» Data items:
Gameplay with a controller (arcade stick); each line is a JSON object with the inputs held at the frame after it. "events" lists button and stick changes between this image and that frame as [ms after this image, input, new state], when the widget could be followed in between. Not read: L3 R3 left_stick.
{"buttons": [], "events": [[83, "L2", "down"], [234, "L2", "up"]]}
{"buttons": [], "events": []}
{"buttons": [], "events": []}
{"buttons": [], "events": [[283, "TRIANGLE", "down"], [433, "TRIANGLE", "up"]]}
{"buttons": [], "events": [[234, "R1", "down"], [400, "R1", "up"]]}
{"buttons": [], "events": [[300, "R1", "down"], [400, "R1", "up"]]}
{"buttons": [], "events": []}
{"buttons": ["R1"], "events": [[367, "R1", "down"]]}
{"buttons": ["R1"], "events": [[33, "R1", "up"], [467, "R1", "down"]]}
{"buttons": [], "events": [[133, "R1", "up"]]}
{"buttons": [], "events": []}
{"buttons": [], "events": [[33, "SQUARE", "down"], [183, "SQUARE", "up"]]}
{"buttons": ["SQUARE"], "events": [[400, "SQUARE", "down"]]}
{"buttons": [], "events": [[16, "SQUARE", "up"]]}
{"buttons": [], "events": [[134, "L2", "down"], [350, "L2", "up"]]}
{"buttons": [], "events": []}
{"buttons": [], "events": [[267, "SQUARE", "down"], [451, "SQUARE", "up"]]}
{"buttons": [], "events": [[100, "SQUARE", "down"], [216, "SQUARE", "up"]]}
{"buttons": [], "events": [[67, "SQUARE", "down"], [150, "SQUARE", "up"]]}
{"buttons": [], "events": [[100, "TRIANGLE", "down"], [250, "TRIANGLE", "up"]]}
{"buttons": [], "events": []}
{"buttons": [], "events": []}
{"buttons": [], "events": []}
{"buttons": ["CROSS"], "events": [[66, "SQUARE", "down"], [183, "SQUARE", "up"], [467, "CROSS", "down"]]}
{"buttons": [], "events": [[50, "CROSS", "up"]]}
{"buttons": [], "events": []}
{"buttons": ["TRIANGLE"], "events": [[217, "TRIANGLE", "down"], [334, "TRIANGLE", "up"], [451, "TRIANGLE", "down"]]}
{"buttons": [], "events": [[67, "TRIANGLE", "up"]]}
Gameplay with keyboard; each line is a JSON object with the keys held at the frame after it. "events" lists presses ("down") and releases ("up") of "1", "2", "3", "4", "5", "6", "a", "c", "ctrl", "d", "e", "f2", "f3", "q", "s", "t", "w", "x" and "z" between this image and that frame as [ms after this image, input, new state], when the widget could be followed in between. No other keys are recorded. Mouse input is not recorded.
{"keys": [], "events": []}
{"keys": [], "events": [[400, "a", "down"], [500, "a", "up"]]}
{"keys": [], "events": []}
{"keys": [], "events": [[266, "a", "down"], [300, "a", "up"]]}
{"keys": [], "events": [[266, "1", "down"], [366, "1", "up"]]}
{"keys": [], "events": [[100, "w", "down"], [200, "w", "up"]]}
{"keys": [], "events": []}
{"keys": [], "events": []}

» TASK TO CARRY OUT:
Each line in the records above must be returned exactly as it stands.

» RESPONSE TO THIS TASK:
Gameplay with a controller (arcade stick); each line is a JSON object with the inputs held at the frame after it. "events" lists button and stick changes between this image and that frame as [ms after this image, input, new state], when the widget could be followed in between. Not read: L3 R3 left_stick.
{"buttons": [], "events": [[83, "L2", "down"], [234, "L2", "up"]]}
{"buttons": [], "events": []}
{"buttons": [], "events": []}
{"buttons": [], "events": [[283, "TRIANGLE", "down"], [433, "TRIANGLE", "up"]]}
{"buttons": [], "events": [[234, "R1", "down"], [400, "R1", "up"]]}
{"buttons": [], "events": [[300, "R1", "down"], [400, "R1", "up"]]}
{"buttons": [], "events": []}
{"buttons": ["R1"], "events": [[367, "R1", "down"]]}
{"buttons": ["R1"], "events": [[33, "R1", "up"], [467, "R1", "down"]]}
{"buttons": [], "events": [[133, "R1", "up"]]}
{"buttons": [], "events": []}
{"buttons": [], "events": [[33, "SQUARE", "down"], [183, "SQUARE", "up"]]}
{"buttons": ["SQUARE"], "events": [[400, "SQUARE", "down"]]}
{"buttons": [], "events": [[16, "SQUARE", "up"]]}
{"buttons": [], "events": [[134, "L2", "down"], [350, "L2", "up"]]}
{"buttons": [], "events": []}
{"buttons": [], "events": [[267, "SQUARE", "down"], [451, "SQUARE", "up"]]}
{"buttons": [], "events": [[100, "SQUARE", "down"], [216, "SQUARE", "up"]]}
{"buttons": [], "events": [[67, "SQUARE", "down"], [150, "SQUARE", "up"]]}
{"buttons": [], "events": [[100, "TRIANGLE", "down"], [250, "TRIANGLE", "up"]]}
{"buttons": [], "events": []}
{"buttons": [], "events": []}
{"buttons": [], "events": []}
{"buttons": ["CROSS"], "events": [[66, "SQUARE", "down"], [183, "SQUARE", "up"], [467, "CROSS", "down"]]}
{"buttons": [], "events": [[50, "CROSS", "up"]]}
{"buttons": [], "events": []}
{"buttons": ["TRIANGLE"], "events": [[217, "TRIANGLE", "down"], [334, "TRIANGLE", "up"], [451, "TRIANGLE", "down"]]}
{"buttons": [], "events": [[67, "TRIANGLE", "up"]]}
Gameplay with keyboard; each line is a JSON object with the keys held at the frame after it. "events" lists presses ("down") and releases ("up") of "1", "2", "3", "4", "5", "6", "a", "c", "ctrl", "d", "e", "f2", "f3", "q", "s", "t", "w", "x" and "z" between this image and that frame as [ms after this image, input, new state], when the widget could be followed in between. No other keys are recorded. Mouse input is not recorded.
{"keys": [], "events": []}
{"keys": [], "events": [[400, "a", "down"], [500, "a", "up"]]}
{"keys": [], "events": []}
{"keys": [], "events": [[266, "a", "down"], [300, "a", "up"]]}
{"keys": [], "events": [[266, "1", "down"], [366, "1", "up"]]}
{"keys": [], "events": [[100, "w", "down"], [200, "w", "up"]]}
{"keys": [], "events": []}
{"keys": [], "events": []}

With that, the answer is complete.